The Congo Republic's president, Denis Sassou-Nguesso, told me that he would love to have more factories. It's incredibly frustrating, he noted, to see African countries export cotton, timber and other raw materials but rarely have the chance to process them. The American initiative "is a step in the right direction," he said. "But it needs more of a push."
One push needs to come from African countries themselves: a crackdown on corruption and red tape. But another useful step would be for American students to stop trying to ban sweatshops, and instead campaign to bring them to the most desperately poor countries.

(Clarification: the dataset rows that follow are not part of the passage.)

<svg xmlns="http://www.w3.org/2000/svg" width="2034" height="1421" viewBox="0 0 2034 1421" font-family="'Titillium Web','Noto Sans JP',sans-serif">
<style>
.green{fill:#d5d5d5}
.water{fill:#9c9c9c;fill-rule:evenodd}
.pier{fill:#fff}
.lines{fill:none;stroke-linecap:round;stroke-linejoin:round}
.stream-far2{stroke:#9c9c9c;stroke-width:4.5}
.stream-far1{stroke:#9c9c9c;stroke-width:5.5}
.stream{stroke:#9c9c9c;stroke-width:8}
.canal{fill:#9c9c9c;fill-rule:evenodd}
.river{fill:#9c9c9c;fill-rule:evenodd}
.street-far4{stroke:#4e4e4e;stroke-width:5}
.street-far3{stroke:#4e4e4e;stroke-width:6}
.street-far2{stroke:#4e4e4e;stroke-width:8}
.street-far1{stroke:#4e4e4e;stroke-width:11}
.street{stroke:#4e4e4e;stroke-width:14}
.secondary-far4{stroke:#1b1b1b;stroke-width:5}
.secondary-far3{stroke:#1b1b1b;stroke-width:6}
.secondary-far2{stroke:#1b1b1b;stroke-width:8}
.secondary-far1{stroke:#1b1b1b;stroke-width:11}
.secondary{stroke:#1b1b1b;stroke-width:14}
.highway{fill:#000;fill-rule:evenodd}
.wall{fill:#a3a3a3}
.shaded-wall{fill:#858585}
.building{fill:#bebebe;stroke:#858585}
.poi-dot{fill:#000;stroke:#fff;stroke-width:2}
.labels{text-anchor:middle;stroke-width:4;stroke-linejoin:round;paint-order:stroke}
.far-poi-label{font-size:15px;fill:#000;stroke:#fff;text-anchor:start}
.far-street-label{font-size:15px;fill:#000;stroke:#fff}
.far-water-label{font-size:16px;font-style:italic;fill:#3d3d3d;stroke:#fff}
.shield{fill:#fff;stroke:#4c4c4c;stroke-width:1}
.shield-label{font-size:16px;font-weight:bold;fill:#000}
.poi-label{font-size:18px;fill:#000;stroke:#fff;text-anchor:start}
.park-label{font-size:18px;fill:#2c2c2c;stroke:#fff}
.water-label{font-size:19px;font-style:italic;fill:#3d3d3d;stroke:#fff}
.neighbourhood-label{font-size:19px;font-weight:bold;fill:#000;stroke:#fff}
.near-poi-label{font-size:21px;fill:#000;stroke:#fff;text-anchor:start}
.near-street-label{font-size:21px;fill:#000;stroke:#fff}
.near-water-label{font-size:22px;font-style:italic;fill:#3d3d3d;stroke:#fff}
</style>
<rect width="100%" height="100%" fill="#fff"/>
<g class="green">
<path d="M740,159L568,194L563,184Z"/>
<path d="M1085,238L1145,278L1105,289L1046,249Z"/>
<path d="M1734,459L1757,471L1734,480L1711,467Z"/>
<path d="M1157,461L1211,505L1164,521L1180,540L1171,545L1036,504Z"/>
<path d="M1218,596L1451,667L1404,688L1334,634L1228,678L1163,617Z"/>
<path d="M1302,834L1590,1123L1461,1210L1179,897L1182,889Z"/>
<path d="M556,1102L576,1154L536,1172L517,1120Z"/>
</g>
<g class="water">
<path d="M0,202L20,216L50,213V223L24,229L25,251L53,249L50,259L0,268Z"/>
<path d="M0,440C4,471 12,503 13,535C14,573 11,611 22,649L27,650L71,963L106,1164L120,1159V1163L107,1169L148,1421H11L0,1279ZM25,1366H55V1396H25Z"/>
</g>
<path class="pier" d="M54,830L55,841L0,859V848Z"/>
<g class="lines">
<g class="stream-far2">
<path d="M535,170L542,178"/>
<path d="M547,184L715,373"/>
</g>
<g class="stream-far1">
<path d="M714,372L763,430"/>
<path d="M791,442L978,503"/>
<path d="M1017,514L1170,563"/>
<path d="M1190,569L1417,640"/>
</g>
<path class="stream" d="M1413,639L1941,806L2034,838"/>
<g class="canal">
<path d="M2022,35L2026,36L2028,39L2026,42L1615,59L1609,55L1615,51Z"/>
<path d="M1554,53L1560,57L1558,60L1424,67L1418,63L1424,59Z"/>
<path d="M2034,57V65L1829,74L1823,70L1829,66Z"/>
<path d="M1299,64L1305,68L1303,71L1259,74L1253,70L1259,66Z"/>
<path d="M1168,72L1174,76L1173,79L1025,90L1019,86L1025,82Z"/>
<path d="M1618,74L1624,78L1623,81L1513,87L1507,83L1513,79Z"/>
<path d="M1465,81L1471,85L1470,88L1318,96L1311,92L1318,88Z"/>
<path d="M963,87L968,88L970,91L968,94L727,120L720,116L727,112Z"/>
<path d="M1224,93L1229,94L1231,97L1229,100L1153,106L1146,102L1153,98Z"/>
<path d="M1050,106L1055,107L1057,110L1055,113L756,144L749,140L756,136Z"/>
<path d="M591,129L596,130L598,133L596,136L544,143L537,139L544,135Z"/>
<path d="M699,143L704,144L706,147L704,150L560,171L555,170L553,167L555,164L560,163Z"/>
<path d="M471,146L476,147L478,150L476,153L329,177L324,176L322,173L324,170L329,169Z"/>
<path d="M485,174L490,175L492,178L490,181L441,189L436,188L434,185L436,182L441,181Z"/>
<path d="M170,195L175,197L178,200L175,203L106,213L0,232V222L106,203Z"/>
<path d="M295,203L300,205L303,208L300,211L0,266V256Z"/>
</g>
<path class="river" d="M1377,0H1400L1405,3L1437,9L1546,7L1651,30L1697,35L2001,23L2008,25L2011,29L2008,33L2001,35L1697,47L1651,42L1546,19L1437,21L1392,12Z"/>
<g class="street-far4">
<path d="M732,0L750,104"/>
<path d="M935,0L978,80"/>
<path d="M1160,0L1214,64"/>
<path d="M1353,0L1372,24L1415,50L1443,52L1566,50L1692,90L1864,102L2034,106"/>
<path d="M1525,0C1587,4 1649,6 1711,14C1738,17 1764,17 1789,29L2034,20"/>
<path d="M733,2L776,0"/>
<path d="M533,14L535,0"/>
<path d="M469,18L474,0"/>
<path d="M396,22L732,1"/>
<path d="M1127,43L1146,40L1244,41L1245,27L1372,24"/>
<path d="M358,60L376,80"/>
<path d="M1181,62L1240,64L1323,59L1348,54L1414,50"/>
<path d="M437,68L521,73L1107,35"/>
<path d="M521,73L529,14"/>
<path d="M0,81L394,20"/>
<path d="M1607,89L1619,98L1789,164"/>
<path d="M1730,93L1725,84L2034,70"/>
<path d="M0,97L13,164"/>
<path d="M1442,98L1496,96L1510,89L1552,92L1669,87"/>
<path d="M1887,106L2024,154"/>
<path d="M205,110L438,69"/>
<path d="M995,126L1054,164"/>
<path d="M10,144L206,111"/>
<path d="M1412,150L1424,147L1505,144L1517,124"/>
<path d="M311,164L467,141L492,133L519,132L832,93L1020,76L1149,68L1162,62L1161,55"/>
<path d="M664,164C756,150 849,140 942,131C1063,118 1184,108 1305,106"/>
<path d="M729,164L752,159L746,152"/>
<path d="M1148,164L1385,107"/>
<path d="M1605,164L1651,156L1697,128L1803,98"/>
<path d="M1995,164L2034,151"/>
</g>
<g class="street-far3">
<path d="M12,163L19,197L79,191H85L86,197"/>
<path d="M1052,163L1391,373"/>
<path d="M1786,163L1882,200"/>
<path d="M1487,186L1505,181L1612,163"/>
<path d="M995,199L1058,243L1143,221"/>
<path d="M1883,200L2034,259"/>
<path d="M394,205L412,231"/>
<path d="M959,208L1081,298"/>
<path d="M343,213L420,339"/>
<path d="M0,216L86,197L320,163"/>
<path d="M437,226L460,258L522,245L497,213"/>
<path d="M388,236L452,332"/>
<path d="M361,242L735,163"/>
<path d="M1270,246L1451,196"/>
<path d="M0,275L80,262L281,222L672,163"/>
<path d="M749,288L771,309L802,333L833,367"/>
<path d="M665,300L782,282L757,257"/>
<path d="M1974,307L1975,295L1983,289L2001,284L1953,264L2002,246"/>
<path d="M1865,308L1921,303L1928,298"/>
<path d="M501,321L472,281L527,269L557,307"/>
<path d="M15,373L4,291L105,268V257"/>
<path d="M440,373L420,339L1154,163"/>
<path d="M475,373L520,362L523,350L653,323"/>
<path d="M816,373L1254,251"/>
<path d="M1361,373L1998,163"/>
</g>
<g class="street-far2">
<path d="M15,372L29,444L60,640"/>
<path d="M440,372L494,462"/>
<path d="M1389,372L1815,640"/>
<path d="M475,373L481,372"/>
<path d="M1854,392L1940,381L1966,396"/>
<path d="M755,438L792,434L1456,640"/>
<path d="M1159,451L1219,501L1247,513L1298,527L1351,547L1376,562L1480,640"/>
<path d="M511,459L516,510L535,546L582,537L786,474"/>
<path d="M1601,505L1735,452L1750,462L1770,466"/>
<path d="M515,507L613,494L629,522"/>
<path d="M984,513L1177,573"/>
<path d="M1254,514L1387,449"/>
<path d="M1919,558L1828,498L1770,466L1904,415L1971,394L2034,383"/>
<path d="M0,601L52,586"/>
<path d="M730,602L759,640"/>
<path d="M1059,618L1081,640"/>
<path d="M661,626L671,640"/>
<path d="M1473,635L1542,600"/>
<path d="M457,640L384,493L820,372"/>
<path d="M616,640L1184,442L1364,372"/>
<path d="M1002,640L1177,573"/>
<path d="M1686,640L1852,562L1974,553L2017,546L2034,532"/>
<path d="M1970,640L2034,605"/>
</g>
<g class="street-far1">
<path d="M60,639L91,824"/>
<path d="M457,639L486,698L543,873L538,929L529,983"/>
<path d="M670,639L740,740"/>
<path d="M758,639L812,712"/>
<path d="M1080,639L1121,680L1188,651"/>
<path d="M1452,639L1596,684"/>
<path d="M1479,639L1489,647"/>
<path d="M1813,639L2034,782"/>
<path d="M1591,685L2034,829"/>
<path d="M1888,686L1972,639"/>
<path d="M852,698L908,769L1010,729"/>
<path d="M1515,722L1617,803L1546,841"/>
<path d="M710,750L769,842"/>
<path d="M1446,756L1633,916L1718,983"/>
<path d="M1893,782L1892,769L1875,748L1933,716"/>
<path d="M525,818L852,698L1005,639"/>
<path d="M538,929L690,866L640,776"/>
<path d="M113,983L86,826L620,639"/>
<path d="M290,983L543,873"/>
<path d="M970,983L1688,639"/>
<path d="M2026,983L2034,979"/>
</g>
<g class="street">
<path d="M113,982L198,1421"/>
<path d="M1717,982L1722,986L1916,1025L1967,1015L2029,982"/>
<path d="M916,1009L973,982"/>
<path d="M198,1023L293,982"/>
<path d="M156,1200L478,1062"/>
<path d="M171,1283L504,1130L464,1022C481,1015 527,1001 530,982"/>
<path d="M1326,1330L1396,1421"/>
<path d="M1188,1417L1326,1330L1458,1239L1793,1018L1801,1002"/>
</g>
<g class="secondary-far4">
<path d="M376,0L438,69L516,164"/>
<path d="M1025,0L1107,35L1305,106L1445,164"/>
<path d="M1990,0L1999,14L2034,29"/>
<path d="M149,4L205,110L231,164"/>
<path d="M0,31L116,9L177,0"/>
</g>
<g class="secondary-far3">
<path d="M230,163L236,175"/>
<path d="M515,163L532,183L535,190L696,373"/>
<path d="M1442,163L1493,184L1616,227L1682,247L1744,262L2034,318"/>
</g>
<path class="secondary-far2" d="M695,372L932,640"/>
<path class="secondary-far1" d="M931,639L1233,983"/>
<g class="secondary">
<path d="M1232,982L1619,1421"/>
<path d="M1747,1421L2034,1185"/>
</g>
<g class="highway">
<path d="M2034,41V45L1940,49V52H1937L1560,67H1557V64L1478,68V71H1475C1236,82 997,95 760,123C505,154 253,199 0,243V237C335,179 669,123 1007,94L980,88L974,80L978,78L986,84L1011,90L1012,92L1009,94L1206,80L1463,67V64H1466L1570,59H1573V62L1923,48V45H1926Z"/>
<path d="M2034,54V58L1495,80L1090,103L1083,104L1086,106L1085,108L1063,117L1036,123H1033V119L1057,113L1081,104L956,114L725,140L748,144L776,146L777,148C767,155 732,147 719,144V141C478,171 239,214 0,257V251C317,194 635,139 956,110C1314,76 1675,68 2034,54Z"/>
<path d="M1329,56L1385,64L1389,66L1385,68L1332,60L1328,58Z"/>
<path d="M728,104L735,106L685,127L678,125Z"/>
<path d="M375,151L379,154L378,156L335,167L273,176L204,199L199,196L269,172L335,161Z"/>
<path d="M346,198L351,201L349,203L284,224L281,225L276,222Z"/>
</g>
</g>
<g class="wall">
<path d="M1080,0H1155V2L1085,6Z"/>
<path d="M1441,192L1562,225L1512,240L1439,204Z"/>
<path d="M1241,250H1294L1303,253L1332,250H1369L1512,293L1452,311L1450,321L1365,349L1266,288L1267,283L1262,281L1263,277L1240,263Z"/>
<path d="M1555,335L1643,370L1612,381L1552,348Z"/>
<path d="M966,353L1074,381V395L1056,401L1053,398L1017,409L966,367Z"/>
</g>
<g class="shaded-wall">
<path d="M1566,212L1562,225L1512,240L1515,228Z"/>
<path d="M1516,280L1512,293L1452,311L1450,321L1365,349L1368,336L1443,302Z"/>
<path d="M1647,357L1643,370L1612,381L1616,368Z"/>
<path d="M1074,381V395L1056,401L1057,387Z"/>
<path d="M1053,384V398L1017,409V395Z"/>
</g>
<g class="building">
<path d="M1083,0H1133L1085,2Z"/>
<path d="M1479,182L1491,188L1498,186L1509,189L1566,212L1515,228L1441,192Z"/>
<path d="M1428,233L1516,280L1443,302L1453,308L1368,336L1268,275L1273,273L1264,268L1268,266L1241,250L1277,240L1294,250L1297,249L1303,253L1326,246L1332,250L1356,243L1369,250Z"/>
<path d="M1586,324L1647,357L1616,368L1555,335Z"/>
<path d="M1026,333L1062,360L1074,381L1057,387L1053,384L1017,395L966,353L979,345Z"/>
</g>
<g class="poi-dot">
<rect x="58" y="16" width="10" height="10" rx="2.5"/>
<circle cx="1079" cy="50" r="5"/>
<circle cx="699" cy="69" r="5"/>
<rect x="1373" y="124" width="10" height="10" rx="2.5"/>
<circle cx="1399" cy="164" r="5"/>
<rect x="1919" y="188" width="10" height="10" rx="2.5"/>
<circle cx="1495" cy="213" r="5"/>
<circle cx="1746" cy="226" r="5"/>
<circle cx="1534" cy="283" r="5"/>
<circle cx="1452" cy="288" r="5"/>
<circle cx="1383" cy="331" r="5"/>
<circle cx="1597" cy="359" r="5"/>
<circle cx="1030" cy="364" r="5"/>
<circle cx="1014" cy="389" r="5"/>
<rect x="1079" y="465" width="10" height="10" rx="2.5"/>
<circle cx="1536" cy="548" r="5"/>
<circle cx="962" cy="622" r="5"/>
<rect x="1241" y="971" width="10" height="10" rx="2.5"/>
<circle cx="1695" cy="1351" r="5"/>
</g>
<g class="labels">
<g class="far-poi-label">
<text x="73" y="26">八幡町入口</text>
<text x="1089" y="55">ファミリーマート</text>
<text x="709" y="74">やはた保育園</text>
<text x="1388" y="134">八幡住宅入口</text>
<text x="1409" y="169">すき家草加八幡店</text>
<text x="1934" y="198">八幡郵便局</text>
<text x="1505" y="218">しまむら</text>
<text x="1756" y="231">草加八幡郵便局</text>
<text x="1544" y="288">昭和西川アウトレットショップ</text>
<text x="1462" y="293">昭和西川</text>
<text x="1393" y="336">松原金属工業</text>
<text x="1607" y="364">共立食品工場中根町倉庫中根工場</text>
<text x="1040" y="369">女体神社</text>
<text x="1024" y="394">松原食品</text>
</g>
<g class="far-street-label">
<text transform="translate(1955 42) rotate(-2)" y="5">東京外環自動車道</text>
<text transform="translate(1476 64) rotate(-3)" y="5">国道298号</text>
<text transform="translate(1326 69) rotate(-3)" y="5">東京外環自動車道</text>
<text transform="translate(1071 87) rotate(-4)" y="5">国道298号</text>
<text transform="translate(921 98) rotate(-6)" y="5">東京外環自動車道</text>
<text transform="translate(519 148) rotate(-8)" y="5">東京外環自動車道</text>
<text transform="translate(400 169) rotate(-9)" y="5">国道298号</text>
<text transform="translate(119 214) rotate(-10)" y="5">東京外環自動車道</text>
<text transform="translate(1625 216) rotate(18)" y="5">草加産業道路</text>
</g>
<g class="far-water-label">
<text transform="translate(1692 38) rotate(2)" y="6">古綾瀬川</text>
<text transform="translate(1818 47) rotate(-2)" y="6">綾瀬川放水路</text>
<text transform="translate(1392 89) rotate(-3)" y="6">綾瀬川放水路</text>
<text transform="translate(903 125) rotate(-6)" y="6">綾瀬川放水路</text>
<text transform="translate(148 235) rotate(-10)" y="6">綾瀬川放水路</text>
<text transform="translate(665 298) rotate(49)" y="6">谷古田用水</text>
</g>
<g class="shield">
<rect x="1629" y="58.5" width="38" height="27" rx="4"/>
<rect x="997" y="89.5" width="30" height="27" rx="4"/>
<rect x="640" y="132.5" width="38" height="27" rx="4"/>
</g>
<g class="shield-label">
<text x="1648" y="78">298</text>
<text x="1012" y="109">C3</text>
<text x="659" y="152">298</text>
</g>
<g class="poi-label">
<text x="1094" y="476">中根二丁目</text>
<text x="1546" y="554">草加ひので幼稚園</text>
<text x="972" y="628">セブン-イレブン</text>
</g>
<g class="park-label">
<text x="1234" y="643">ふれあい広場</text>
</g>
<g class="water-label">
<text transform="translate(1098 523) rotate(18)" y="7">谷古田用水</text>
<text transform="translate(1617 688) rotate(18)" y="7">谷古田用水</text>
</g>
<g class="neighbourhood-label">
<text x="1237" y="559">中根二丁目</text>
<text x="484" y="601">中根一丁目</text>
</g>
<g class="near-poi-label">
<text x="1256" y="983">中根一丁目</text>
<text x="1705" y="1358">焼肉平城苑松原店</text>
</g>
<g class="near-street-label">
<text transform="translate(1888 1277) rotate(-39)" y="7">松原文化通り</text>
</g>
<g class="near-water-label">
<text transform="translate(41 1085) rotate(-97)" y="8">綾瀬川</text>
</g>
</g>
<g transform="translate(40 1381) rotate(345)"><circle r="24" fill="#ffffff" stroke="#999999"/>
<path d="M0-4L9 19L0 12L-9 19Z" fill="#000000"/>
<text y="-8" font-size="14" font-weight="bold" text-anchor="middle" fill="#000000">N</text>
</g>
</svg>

The key to development in Africa along this model would be to ensure that big global companies pay a local, sustainable living wage in the context of the countries in which they invest. One of the most misleading trends for those who oppose "sweatshops" (and there is much to oppose, Kristoff's piece notwithstanding) is to couch worker wages in dollar terms. The problem with this, of course, is that the rest of the world oftentimes does not live by the standards of the dollar. What it might take to live comfortably, even well, in an African country might seem paltry, indeed outrageous, to an idealistic but largely uninformed college sophomore. Kristoff, then, is not actually caling for "sweatshops" as we understand them, but rather for investment, fair wages, and a deeper understanding of African needs on the part of well-meaning but sometimes self-righteous Americans who, as Stephen Colbert might say, know what feels right, even if the facts do not back them up.

Update: Reader GoodLiberal reveals that Paul Krugman made much the same point not so long ago.